Random characters appear in place of non-English text in documents

Cause

The encoding of the input data is not detected correctly.

Some file types, such as single-byte text files and some HTML files, lack encoding information that specifies what language should be used to interpret the characters in the file.  When you index these types of files in dtSearch, it will analyze the document text to infer the language so it can apply the appropriate encoding.   This process usually produces the correct encoding, but it is inherently inexact and so in some cases you will see random characters.

Resolution

To tell dtSearch to use a specific character set instead of attempting to infer the encoding, click Options > Preferences > File Types, and select the character set to use under "Default character encoding".  For Western European languages, the "CP-1252 Windows Latin-1" option will work best.

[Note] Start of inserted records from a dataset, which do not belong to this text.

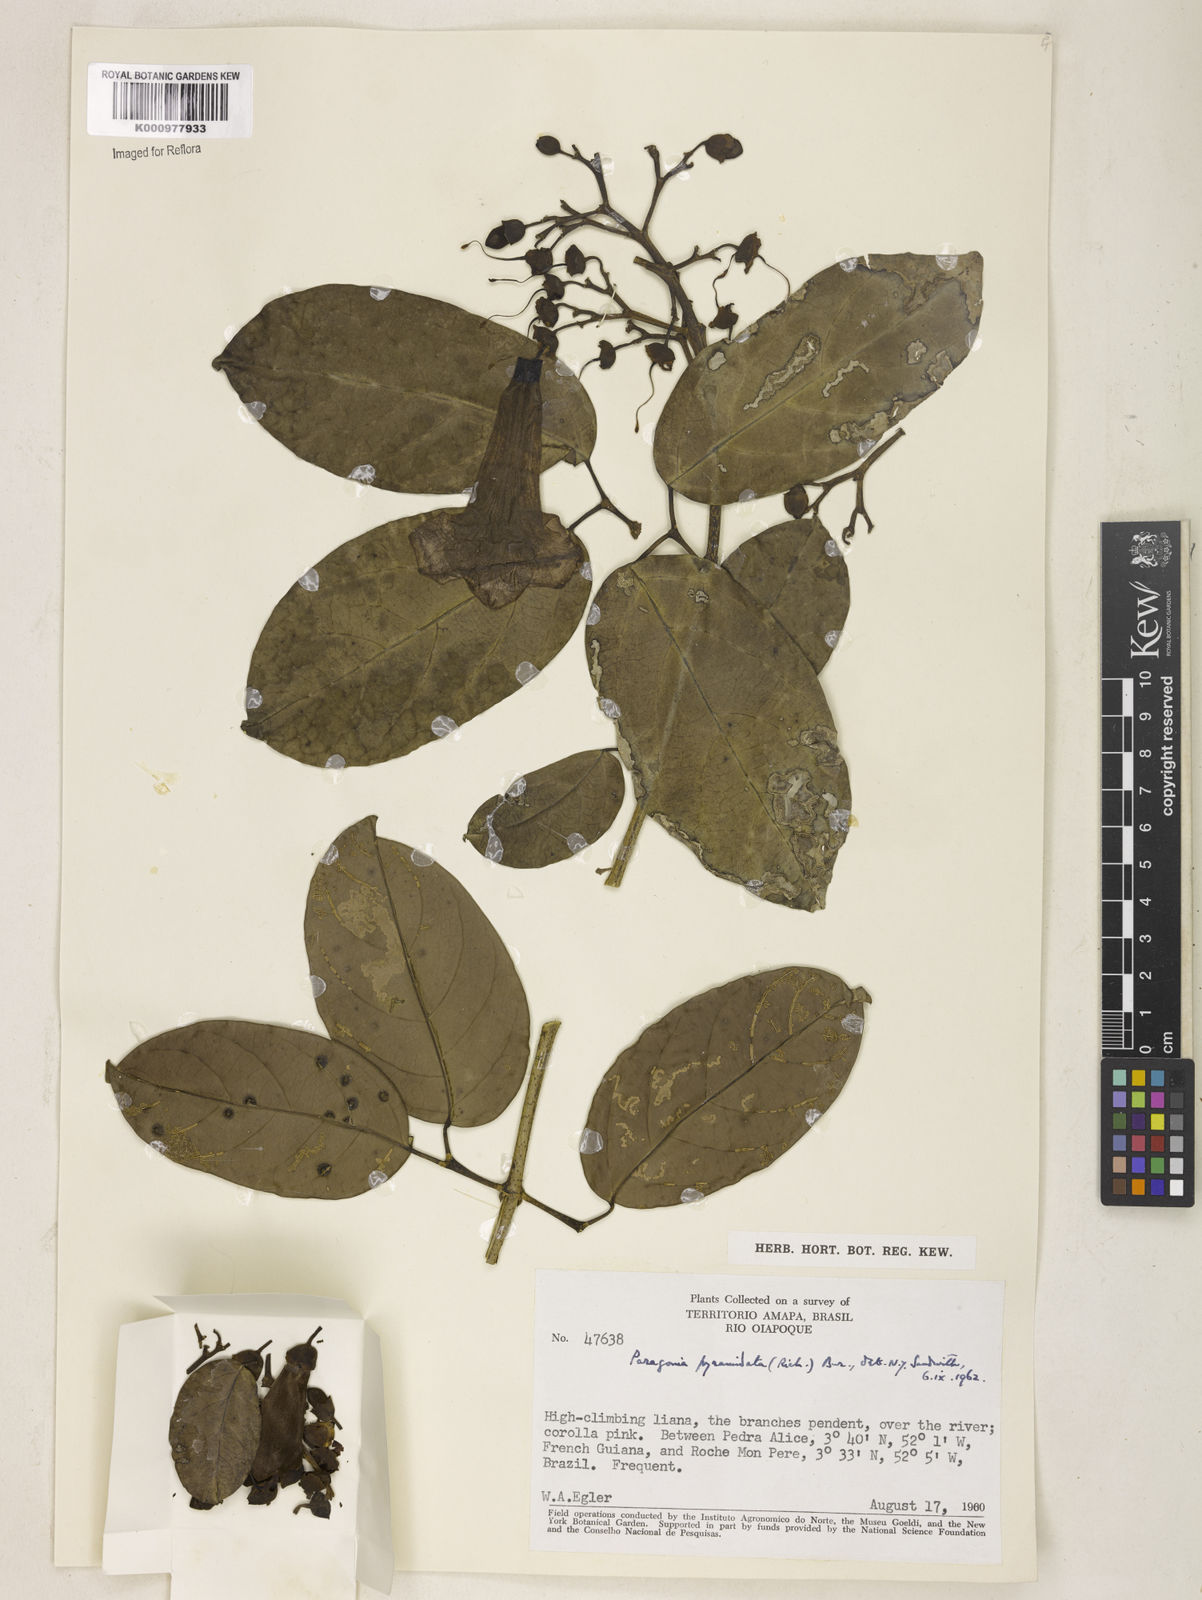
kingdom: Plantae
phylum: Tracheophyta
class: Magnoliopsida
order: Lamiales
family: Bignoniaceae
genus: Tanaecium
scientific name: Tanaecium pyramidatum
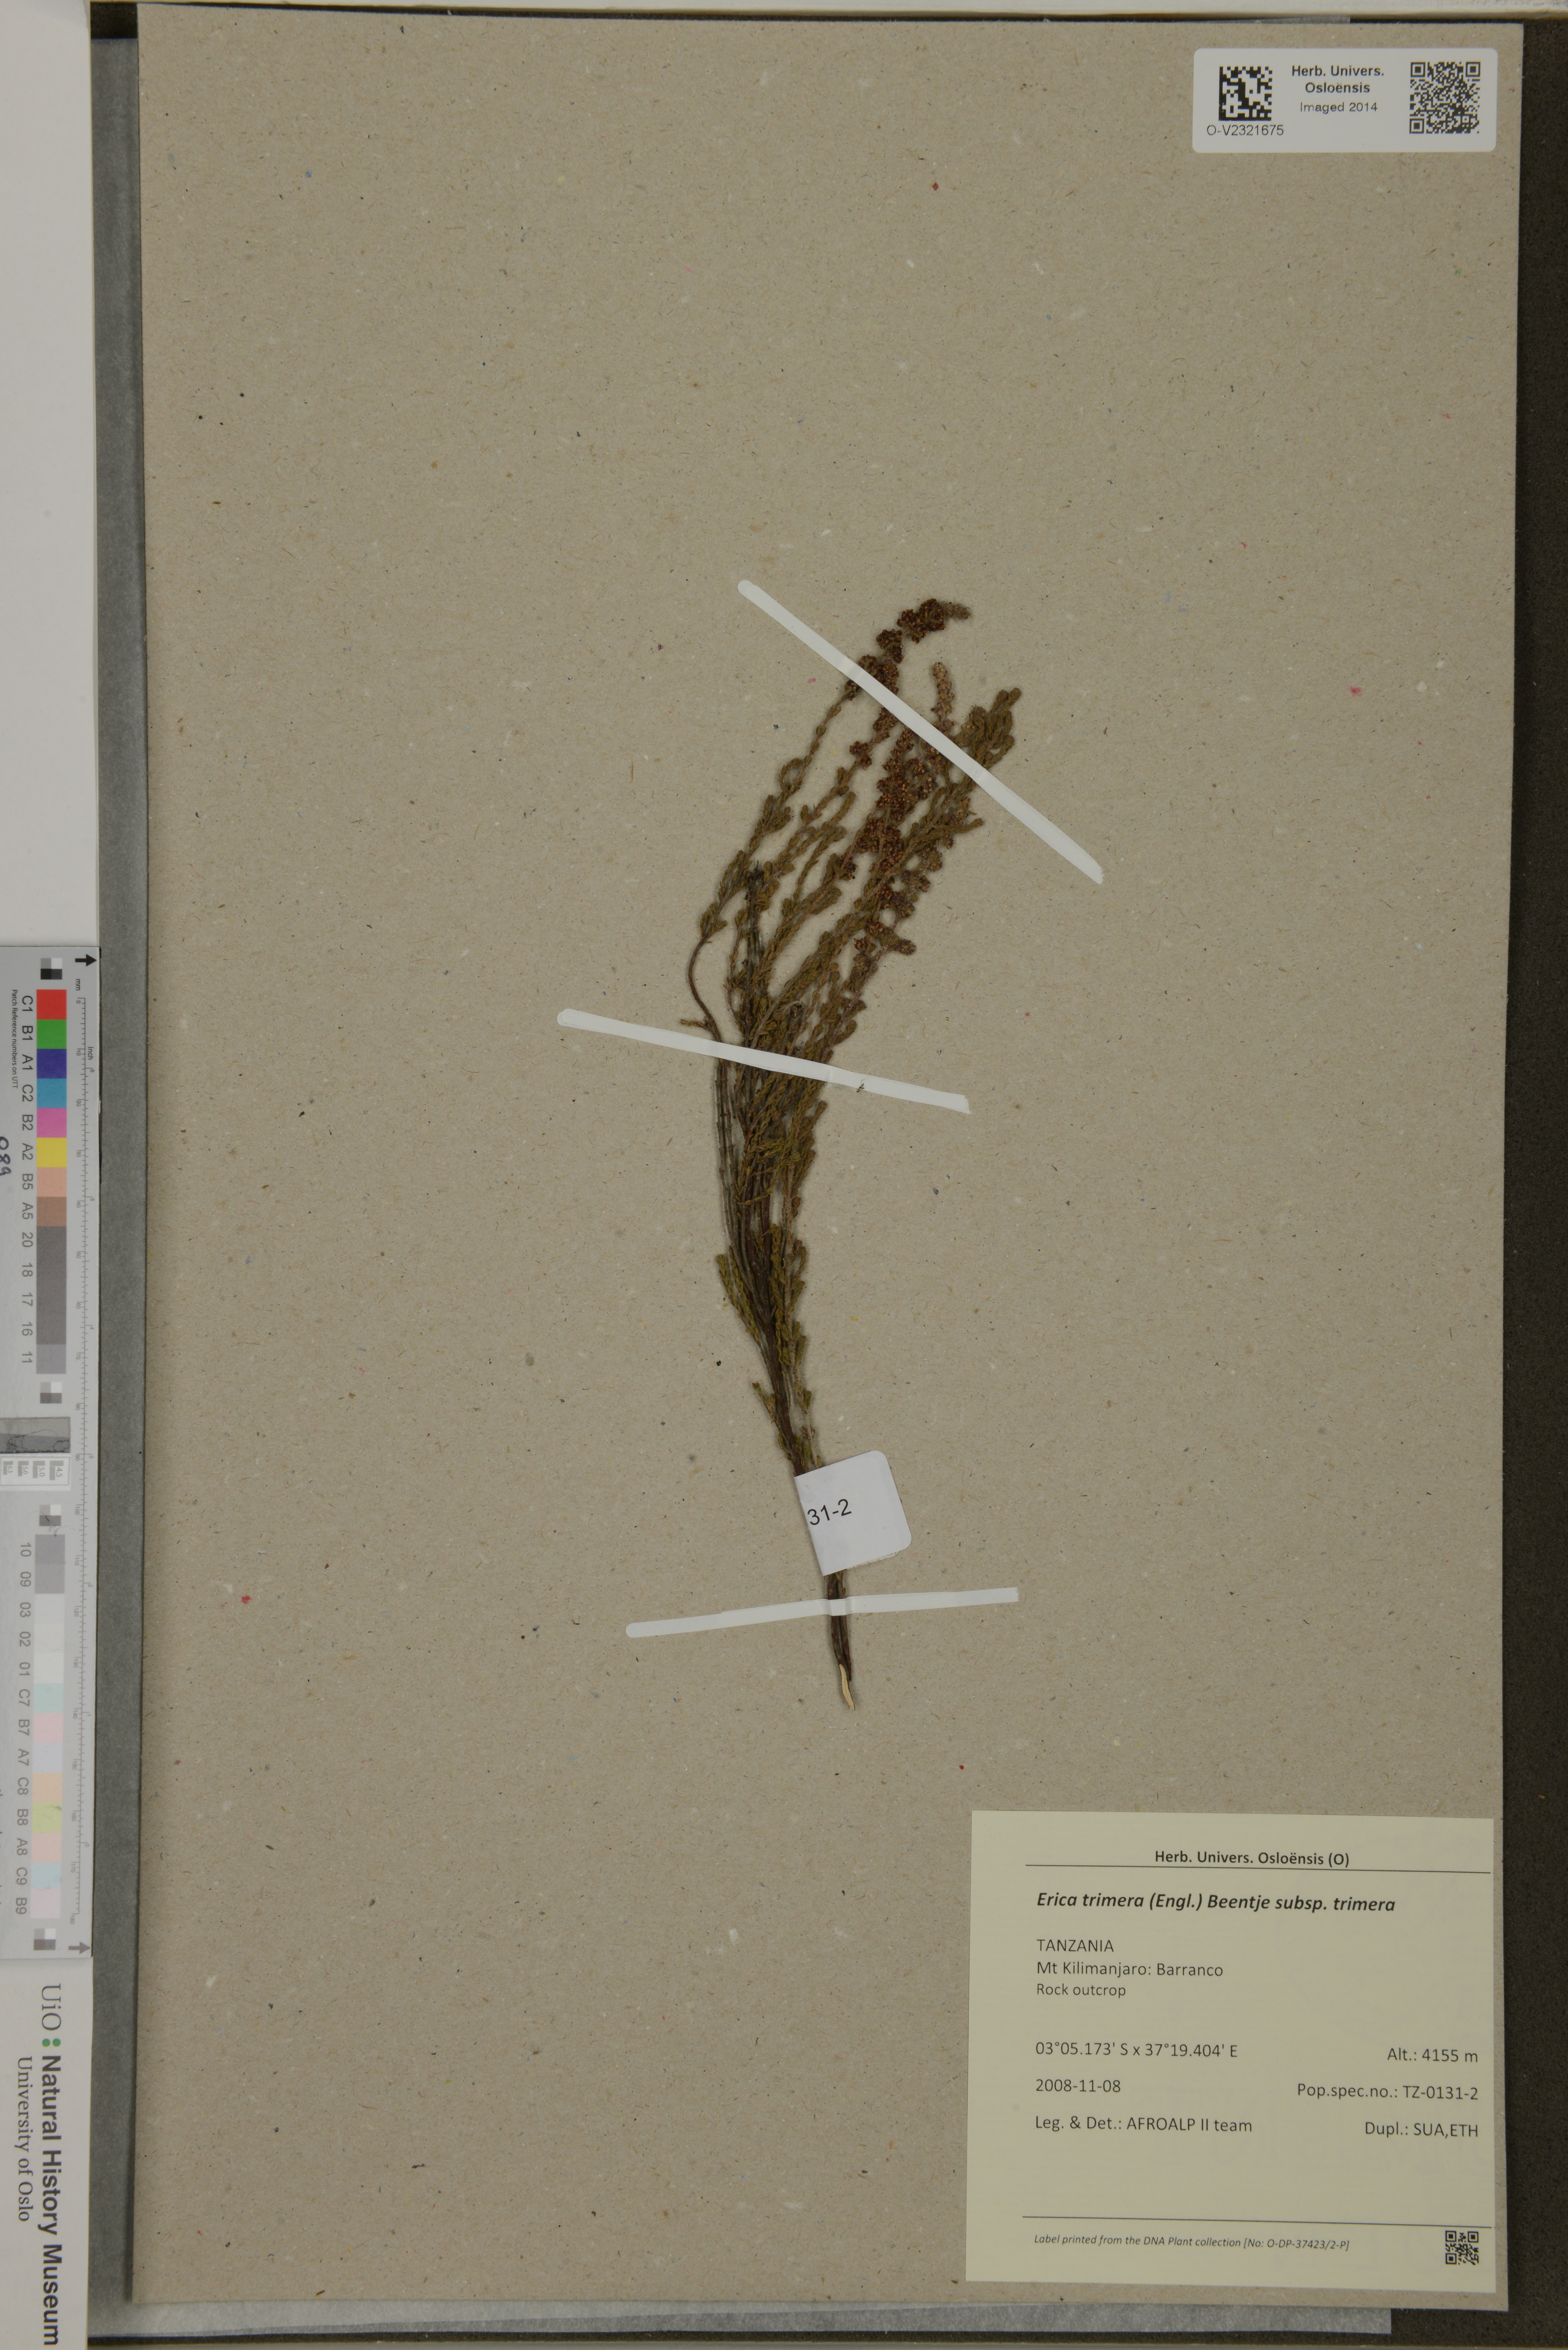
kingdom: Plantae
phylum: Tracheophyta
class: Magnoliopsida
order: Ericales
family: Ericaceae
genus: Erica
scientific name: Erica trimera
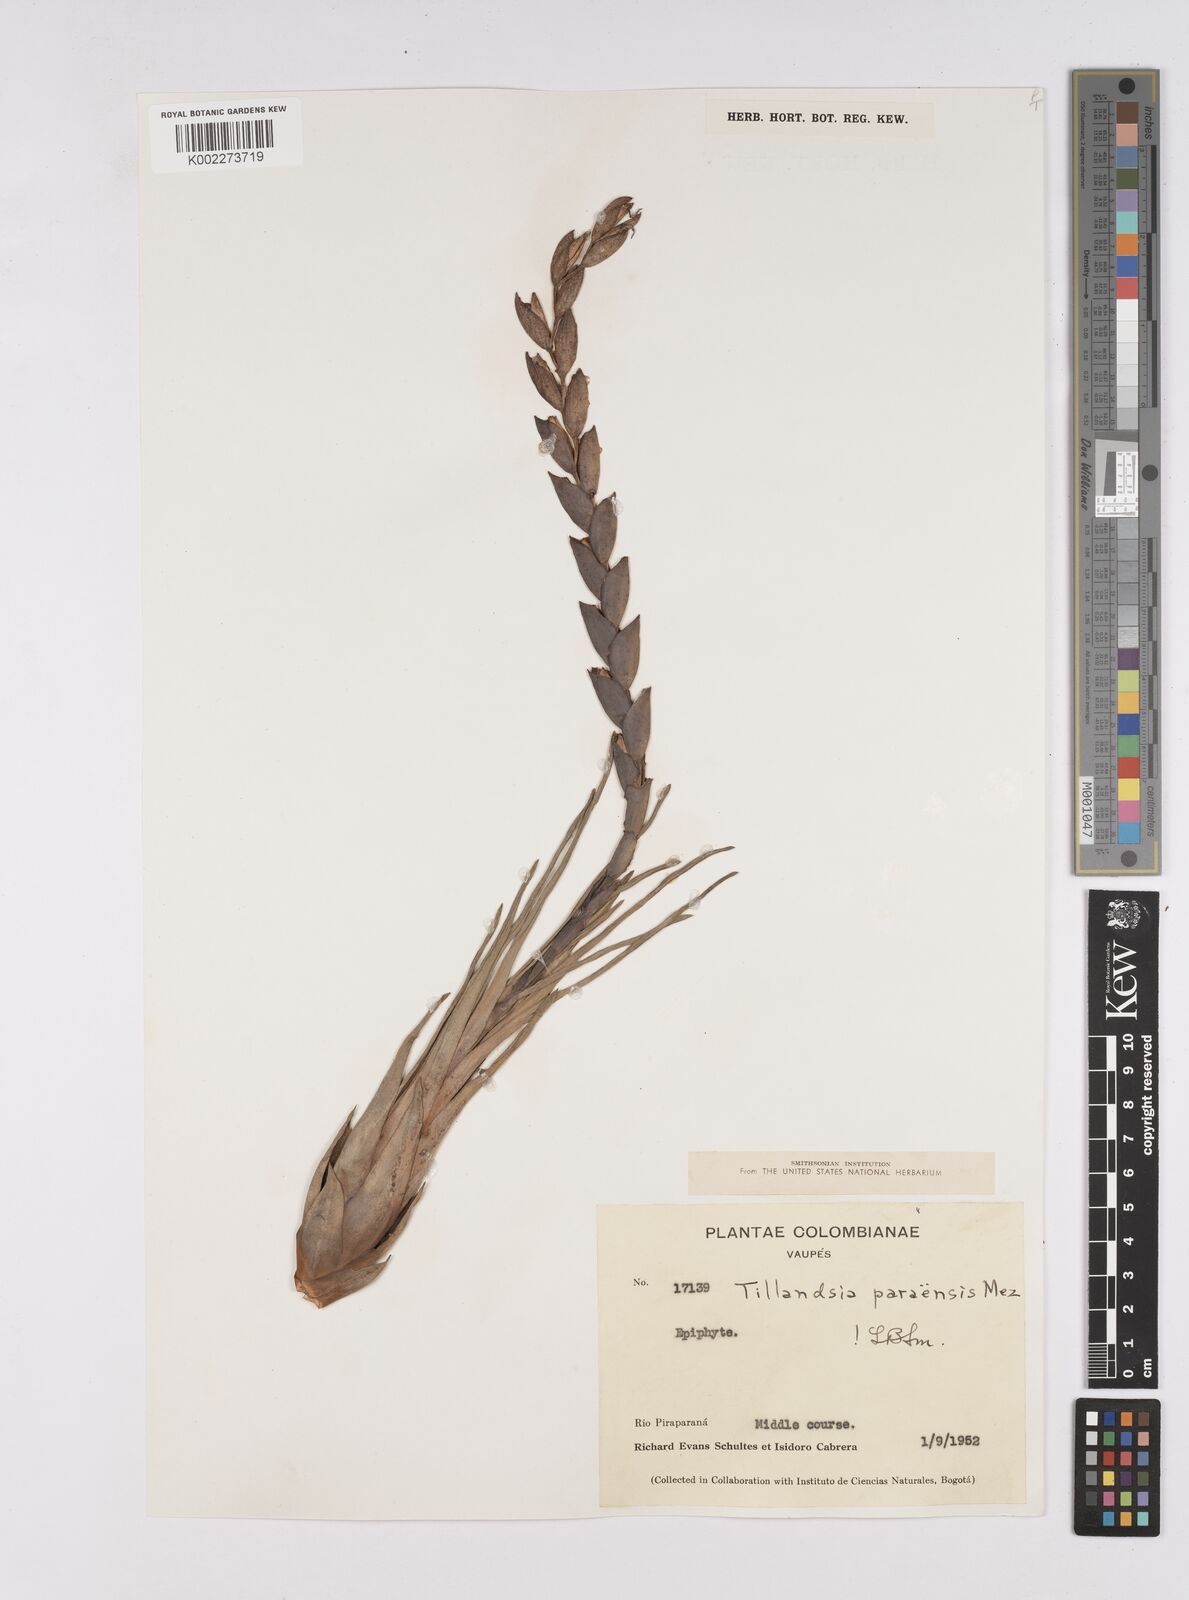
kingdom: Plantae
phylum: Tracheophyta
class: Liliopsida
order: Poales
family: Bromeliaceae
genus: Tillandsia
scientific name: Tillandsia paraensis
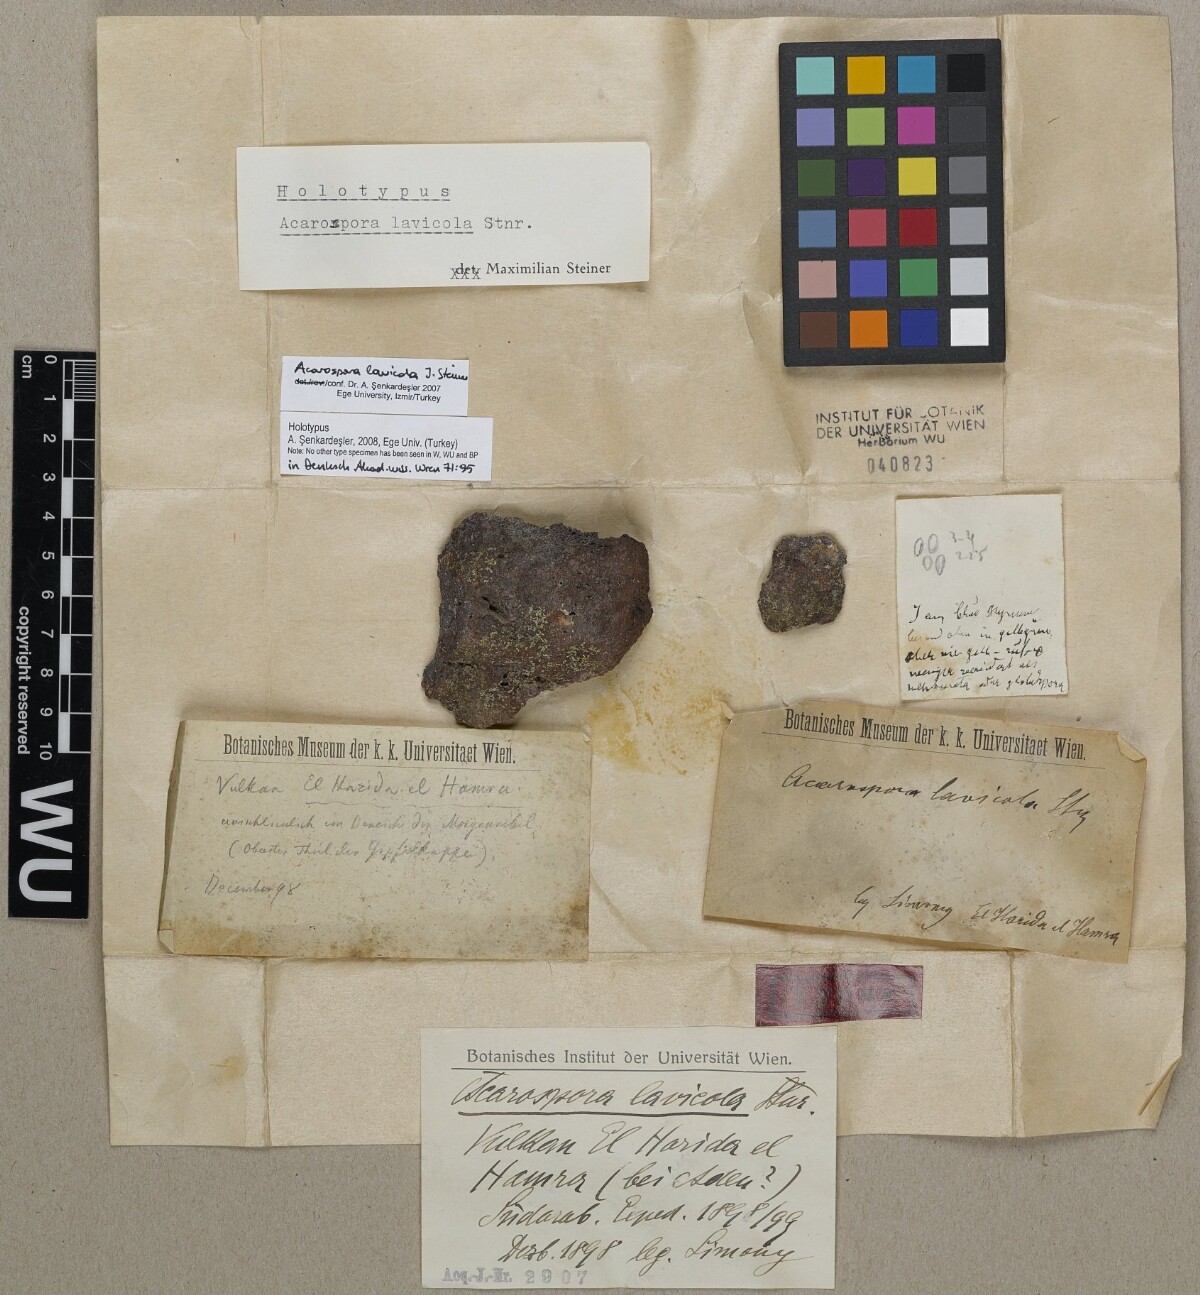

To remove the ambiguity from the documents so they will contain the encoding information needed to interpret them accurately, the solution depends on the file type.

Word 95 documents:  Open the document in a current version of Word and save it.  

HTML files:  In your HTML editor, save the document using the UTF-8 encoding with a META tag near the top of the file indicating this.  The META tag will look like this:  

<META HTTP-EQUIV="Content-Type" CONTENT="text/html; charset=utf-8">

Plain text files:  Open the file in Notepad, click File > Save As, and select "Unicode text" as the format.

dtSearch Engine Applications

In an application that uses the dtSearch Engine, to set the default character encoding to use for documents that lack a specified encoding,

(1) Start dtSearch Desktop, click Options > Preferences > File Types, and select the character set to use under "Default character encoding".  This setting will be saved in a file named filetype.xml in your dtSearch user data folder.

(2) Locate the filetype.xml file in your dtSearch UserData folder and copy this file into one of your application's folder.  

(3) Each time your application starts, use Options.FileTypeTableFile to tell the dtSearch Engine to use the filetype.xml file that you created in step (1).